:: Excerpt to read ::
_____

BY KAREN BOSSICK
Camp Rainbow Gold wants to build a new 200-bed facility in East Fork Canyon south of Ketchum.
The Boise-based camp announced this week that it has received a $1.76 million donation to build the new camp on 275 acres of land at 708 East Fork Road.
The camp would replace its current 200-bed facility at Cathedral Pines north of Ketchum.
The camp has entered into escrow and the agreement is in due diligence.
Rich and Nancy Robbins, longtime supporters of Camp Rainbow Gold, are donating their property, which is worth $1.76 to the camp the total cost of the property in question is $3.75 million.
Owning the facility would allow the camp to hold more sessions each year.
Camp Rainbow Gold currently leases Cathedral Pines Baptist Camp and Camp Perkins Lutheran Camp in the Sawtooth Valley for camps and volunteer training. Neither of the camps were designed with medically fragile children in mind, which means the most fragile children have not been able to attend.

_____

:: Description of the task ::
Reproduce the entire passage about Camp Rainbow Gold's planned East Fork Canyon facility word for word. The rows after this passage have nothing to do with it.

:: Information provided ::
_____

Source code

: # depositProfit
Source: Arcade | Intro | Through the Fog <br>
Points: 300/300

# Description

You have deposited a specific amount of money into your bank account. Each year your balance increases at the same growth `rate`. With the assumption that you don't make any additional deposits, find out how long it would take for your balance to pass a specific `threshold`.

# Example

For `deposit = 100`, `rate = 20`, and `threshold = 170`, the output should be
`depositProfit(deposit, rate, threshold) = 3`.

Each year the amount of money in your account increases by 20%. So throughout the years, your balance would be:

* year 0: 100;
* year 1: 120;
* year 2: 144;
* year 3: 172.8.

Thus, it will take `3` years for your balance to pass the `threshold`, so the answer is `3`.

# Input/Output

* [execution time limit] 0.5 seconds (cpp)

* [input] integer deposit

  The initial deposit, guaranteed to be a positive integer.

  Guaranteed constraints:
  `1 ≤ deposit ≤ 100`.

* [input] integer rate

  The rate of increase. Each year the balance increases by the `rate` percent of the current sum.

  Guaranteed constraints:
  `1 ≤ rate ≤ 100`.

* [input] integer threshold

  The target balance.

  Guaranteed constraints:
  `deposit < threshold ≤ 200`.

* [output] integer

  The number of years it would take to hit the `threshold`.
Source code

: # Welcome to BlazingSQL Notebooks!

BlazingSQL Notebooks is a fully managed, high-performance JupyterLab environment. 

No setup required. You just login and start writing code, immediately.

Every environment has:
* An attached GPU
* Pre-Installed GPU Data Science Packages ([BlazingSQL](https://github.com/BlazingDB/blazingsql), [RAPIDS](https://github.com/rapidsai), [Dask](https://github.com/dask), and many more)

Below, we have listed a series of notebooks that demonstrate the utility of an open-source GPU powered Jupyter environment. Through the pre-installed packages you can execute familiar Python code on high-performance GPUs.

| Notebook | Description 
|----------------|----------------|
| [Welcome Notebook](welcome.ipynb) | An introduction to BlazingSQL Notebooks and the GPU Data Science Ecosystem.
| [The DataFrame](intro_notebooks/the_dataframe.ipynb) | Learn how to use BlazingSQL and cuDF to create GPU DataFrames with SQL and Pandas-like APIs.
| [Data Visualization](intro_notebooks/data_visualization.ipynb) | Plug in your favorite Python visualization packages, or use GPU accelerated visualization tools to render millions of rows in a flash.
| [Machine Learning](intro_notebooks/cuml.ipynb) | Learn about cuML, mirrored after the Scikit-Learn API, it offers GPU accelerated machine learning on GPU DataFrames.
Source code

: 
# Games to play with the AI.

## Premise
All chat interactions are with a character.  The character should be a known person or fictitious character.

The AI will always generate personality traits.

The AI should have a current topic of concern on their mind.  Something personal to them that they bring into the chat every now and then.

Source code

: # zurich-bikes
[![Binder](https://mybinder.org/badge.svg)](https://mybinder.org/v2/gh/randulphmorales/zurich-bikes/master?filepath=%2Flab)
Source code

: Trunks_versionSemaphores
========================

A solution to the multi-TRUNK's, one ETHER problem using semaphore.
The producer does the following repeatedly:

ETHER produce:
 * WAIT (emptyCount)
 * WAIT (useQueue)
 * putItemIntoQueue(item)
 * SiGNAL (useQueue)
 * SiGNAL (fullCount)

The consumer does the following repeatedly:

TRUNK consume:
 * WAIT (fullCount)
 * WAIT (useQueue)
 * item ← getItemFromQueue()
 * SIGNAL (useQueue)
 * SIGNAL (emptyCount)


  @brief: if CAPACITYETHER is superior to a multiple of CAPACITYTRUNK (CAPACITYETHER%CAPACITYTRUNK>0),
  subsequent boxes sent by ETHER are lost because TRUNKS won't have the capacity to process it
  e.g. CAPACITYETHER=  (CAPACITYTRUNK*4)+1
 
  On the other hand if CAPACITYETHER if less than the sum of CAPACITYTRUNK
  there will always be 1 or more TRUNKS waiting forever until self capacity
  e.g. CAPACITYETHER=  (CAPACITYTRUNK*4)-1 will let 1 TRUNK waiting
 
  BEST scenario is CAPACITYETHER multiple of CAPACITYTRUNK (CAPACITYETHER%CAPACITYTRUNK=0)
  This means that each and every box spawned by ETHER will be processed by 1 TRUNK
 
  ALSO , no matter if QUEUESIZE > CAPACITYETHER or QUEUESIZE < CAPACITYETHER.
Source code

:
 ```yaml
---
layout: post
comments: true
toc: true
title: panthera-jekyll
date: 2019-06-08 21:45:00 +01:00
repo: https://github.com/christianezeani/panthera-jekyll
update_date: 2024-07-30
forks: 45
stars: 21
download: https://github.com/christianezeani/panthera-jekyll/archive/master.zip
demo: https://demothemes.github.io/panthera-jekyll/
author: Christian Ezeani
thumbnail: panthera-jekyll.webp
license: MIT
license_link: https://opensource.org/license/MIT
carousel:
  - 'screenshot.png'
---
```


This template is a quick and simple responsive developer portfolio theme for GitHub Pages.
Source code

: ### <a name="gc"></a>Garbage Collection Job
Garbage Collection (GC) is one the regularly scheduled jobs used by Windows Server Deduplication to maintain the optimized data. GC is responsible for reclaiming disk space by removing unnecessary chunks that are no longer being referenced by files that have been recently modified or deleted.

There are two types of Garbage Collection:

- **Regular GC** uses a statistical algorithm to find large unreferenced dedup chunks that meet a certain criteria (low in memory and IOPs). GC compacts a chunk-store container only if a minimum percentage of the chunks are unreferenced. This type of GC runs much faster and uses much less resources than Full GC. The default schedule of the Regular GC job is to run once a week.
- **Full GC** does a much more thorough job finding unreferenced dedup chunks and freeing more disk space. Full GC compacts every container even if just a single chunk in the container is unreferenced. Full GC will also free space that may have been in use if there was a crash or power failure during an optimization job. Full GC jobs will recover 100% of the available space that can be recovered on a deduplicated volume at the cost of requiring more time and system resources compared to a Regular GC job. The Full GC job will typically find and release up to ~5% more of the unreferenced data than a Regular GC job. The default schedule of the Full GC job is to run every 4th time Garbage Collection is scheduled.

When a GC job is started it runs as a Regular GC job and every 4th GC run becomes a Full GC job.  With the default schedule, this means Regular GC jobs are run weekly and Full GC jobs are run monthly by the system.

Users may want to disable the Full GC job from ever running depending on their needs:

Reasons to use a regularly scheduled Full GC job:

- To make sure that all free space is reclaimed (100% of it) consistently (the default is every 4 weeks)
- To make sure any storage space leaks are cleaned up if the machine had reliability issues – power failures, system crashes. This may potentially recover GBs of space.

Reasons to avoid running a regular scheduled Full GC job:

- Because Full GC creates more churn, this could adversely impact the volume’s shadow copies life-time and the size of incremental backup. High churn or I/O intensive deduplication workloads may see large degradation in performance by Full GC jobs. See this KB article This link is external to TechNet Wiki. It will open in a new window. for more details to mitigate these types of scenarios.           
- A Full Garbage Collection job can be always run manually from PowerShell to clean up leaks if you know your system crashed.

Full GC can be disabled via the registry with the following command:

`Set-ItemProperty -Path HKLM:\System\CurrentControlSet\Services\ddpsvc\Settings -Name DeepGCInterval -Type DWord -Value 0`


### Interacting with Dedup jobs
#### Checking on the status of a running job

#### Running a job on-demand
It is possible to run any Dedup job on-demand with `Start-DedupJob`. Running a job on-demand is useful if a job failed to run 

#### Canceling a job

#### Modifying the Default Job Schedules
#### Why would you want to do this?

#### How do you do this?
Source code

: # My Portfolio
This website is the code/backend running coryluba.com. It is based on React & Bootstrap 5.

_____

:: Exercise result ::
BY KAREN BOSSICK
Camp Rainbow Gold wants to build a new 200-bed facility in East Fork Canyon south of Ketchum.
The Boise-based camp announced this week that it has received a $1.76 million donation to build the new camp on 275 acres of land at 708 East Fork Road.
The camp would replace its current 200-bed facility at Cathedral Pines north of Ketchum.
The camp has entered into escrow and the agreement is in due diligence.
Rich and Nancy Robbins, longtime supporters of Camp Rainbow Gold, are donating their property, which is worth $1.76 to the camp the total cost of the property in question is $3.75 million.
Owning the facility would allow the camp to hold more sessions each year.
Camp Rainbow Gold currently leases Cathedral Pines Baptist Camp and Camp Perkins Lutheran Camp in the Sawtooth Valley for camps and volunteer training. Neither of the camps were designed with medically fragile children in mind, which means the most fragile children have not been able to attend.